One of my favourite games from my childhood was Creatures. I still remember buying it in a large cardboard box and finding the small 3.5″ floppy disk which nestled inside. This was my first experience of two new technologies: virtual worlds and alife.
The game featured little furry creatures (they reminded me of Ewoks, from Star Wars) called Norns. These creatures hatch from eggs. The installation disk, as far as I recall, hosts the simulation environment and the encoding for your first Norn egg. The basic idea was that your Norn would hatch and was supposed to have certain behavioural traits which would make it unique compared to those of your friends. The baby Norn would then wander around the virtual world (a side-on platform type world, with very rich background graphics) and try to interact with a number of the items littering the environment.
The task of the player, was to raise the Norn. I had to feed him when he was hungry. But if I overfed him he became less well behaved. I could also use a literal stick and carrot approach to teaching him behaviour. They even had a rudimentary language capacity. Eventually your Norn could lay an egg and reproduce, giving rise to subsequent generations each of which had their own behaviour part of which was genetic and part of which was due to their upbringing.
A few years ago I read the book, Creation: Life and how to make it, by Steve Grand. Steve was the creator of Creatures. In this his first book, he outlines the technology behind the game. Apart from being a well written book, I was amazed to learn of the level of technological (biological) detail which lay behind the Norns.
To my mind, Steve must be one of the pre-eminent computational people in the world who succeed at synthesising biological knowledge and applying it to real-world problems. I mentioned obliquely the difference between reductionist and constructionist (synthesis) approaches in biology in a recent article Mathematics and Biology. Science is naturally reductionist. This is how it should be, it’s more or less the scientific method. But Mathematics is rarely reductionist. And, if you ever want to build anything or make generalisations out of specific scientific studies then you eventually need to begin synthesising again.

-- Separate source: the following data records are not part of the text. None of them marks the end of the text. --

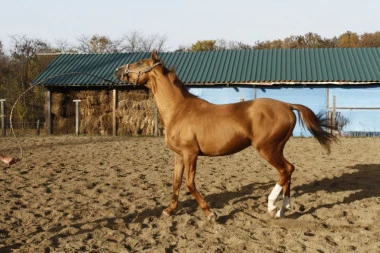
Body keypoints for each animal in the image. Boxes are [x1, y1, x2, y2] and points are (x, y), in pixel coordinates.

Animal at [114, 50, 336, 220]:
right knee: (288, 171)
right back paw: (283, 209)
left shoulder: (190, 154)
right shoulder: (179, 155)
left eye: (140, 62)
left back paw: (272, 205)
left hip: (267, 149)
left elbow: (189, 184)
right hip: (277, 148)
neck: (179, 109)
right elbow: (176, 182)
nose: (118, 70)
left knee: (286, 170)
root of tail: (287, 105)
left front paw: (210, 213)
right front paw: (169, 210)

In his book, Steve reveals how the simulated brains of the Norns are implemented as simple artificial neuronal networks. They use these brains largely for language processing. The hatching process is based on genetic algorithms, another topic which I love, giving the creatures genetic traits which influence their abilities and metabolisms. Basically, in the game, Steve combined all that was known about artificial life in the early 1990’s and crammed it into a game which could run on a home computer (I’m not sure, but I think that was on the first Pentium processor in our house).
About 2 years ago I found out that Steve has produces other work since Creatures. I think the discovery was as a result of explaining the original game to new friends and googling it to find some images. Apart from developing follow-ups to Creatures, in an attempt at making a development studio, Steve moved on to the world of robotics. He created an android called Lucy, which he describes in his book Growing up with Lucy.
I have to confess that this book is somewhat more rushed and not as easy a read. He is somewhat open about this in the text itself. He seems to have gotten a grant to develop Lucy and ran out of time towards the end. But if you have an interest in simulated biology, robotics, or learning systems then the book is well worth a read.
Lucy is a small android who’s brain (simulated) is designed around some of the most advanced concepts in neuroscience today. I write that in 2018, knowing that he carried out the work in the early 2000’s. The design chimes with my own instincts that Generalised AI, as we see it in Humans, is really the co-operation between multiple specialised modules and the tailored routing of information between them. (Maybe I’ll explain some day why I think that this means that a singularity is unlikely to occur, particularly using current approaches.)
Lucy has an auditory cortex, a visual cortex, speech producing centres and a motor cortex. The design of each of these regions is largely still mirrored by what we know about biology today; nothing major has changed in our understanding. But, it is unusual to find even a neuroscientist with such detailed knowledge of each of these disparate systems.
Admittedly, the achievements of Lucy in learning are somewhat limited by the 12 month limit on development and testing time. But, frankly, they are still astounding. I can only imagine what it would mean if some modern hardware and a few minor software upgrades were applied to Lucy today. Sadly, this work does not seem to have made any impact in the circles of Computational Neuroscience which I inhabited for so long.
According to his books, Steve’s main occupation is as a teacher. He seems to be a pretty regular guy, of his generation, who was born a little to early to take up a ‘proper’ career as a computer scientist. To my mind, though, he has had more impact than any number of scientists. His work is directly in keeping, both in line of thought and in terms of when it was done, with that of many of the founders of the Santa Fe Institute where they study Complex and Adaptive Systems.
I don’t find much from Steve online nowadays. But his project Grandroids showed its last update in 2017 which, let’s face it, is not that long ago in terms of most people’s blog updates.
Mostly, I am already very happy with the influence that Steve Grand has had on my life. His work exposed me to key advanced technologies very early in my own development. And, his ideas about intelligence needing to be learned rather than pre-programmed agree with my own. But I would also be very happy to hear any updates, on what he has worked on since Lucy, from anybody out there.